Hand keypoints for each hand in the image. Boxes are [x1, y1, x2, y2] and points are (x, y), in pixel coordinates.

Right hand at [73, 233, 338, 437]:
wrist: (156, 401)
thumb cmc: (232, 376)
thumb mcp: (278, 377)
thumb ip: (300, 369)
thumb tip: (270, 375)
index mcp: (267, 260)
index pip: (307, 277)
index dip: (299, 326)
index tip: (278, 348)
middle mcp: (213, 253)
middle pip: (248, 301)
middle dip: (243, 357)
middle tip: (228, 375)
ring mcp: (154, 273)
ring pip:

┄┄┄┄┄┄┄┄┄┄┄┄┄┄┄┄┄┄┄┄

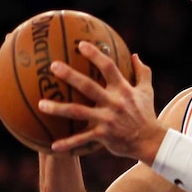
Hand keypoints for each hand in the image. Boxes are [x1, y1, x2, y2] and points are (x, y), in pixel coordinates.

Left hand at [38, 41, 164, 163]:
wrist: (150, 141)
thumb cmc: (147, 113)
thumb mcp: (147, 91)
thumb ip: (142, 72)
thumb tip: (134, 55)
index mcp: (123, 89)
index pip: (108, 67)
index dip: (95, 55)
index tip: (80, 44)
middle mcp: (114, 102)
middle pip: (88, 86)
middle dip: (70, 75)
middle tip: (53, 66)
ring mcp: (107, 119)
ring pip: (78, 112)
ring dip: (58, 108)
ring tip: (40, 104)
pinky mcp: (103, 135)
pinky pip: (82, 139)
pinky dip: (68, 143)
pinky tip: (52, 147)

┄┄┄┄┄┄┄┄┄┄┄┄┄┄┄┄┄┄┄┄

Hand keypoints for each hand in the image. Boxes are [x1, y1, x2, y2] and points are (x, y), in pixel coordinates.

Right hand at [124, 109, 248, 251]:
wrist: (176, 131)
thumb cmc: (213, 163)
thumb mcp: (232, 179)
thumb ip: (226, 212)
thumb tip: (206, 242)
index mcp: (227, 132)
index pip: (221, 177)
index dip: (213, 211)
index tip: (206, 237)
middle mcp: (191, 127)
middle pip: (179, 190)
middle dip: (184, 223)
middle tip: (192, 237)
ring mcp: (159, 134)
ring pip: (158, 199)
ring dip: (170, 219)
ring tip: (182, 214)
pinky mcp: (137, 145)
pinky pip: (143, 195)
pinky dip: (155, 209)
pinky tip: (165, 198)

┄┄┄┄┄┄┄┄┄┄┄┄┄┄┄┄┄┄┄┄

● AIM OF THE TASK:
From the listing above, output exactly the run of lines that starts with the line containing "middle pip: (179, 190)" and ends with the line containing "pinky tip: (165, 198)".

● SOLUTION FOR THIS EXERCISE:
middle pip: (179, 190)
middle dip: (184, 223)
middle tip: (192, 237)
ring mcp: (159, 134)
ring pip: (158, 199)
ring dip: (170, 219)
ring tip: (182, 214)
pinky mcp: (137, 145)
pinky pip: (143, 195)
pinky dip: (155, 209)
pinky tip: (165, 198)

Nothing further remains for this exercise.